2020-08-27
昼休み、早々に昼食を食べ終えた真紅と僕は、図書室で図書委員の担当の教師から、文化祭で図書委員がやる予定の企画についての説明を受けていた。
「というわけで、今回の文化祭では、図書委員会としてはビブリオバトルを開催する予定でな、図書委員のみんなにも参加してもらう。もちろん一般の生徒からも参加を募って、チャンプ本を決めるけど。賞品として図書カードを用意するつもりや。みんな、協力よろしくな」
椅子に座っている図書委員の生徒たちに、少し小太りの中年の男性教師が軽く頭を下げるのを僕はその教師から一番遠いところの席で見ていた。
ビブリオバトルというのは簡単に説明すれば、各人が自分のおすすめの本を紹介して、参加者それぞれが、どの本が一番読みたくなったかを投票して、もっとも多くの人が読みたいと思った本--これをチャンプ本という--を決めるというもので、全国大会なども開催されているらしい。近頃、多くの学校で教育の一環として行われているらしく、僕が通うこの森月高校でもその波にのかってやってみようというのがその教師の考えらしかった。
個人的には、文化祭中は部活の出し物の店番をしなければいけないし、あんまり参加したくはないけど、図書委員の仕事といえば仕事だし仕方がない。誰にもバレない程度に僕はため息をついた。
「今の説明で何か不明点とか質問とかあるか?」
誰も何も言わないだろうとたかをくくっていたところ、前に座っていた真紅が立ち上がって声が出そうになった。
「そのビブリオバトルには参加しなくても大丈夫でしょうか?」
「いやいや、これも図書委員の仕事やで。なんや、クラスでの出し物とか、部活での企画とかがあるんか?」
「別にそういう訳じゃありませんが……」
「なら参加せえや」
教師は明らかに不快そうに顔を顰めていた。対する真紅の顔はこちらからは見えない。でもたぶんブチギれそうになっているのは拳を握り締めているのを見て分かった。

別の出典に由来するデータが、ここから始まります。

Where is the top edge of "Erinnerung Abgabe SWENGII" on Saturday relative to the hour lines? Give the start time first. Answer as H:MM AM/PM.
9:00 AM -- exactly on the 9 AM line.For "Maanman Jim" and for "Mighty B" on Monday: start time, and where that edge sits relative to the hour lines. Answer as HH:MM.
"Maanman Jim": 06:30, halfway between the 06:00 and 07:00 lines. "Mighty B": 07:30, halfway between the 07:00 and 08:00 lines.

「なんで俺が不特定多数の人間に自分のおすすめの本を紹介しなくちゃいけねえんだよぉぉ。おかしいだろうぉぉ。本ってのはなぁぁ、人の心を映すもんなんだよぉぉ。それを他人に見せろだとおぅぅぅ?お前は自分の内面をなんもしらないどこぞの誰かに見せるのかよぉぉ。頭狂ってんだろう。俺は絶対ぇぇぇ参加しねぇぇからな」
立ち上がって怒気を吐いていた真紅はそのまま歩きだす。僕もそれにつられて立ち上がって真紅の後ろをついて図書室から出ていった。
図書室から出ていくまでの間に見たほかの図書委員たちは、皆一様に口を開いてあっけにとられている感じだった。一人だけその教師はぷるぷると体を震わせてて、こめかみの血管が盛り上がっていた。
真紅の魂の思いは、本好きの僕としてはよくわかった。僕だって、好きな本をたいして親しくもない誰かに紹介したくなどない。本というの非常に個人的なものだ。自分の性質そのものと言ってもいい。よほど親しくない限り、わざわざそれを誰かに言うことなどない。
でも、僕なら適当に本を見繕って、読んだこともないような本の紹介をすることだろう。でも、真紅は僕みたいに投げやりでずる賢くない。彼は僕みたいに本に対してそんな失礼なことは出来ない。彼は、僕の知る他の誰よりも、本に対して真摯だった。
階段を飛び降りるように降りていく真紅を追いながら、僕は自然と頬を緩ませた。
読んでくださりありがとうございました。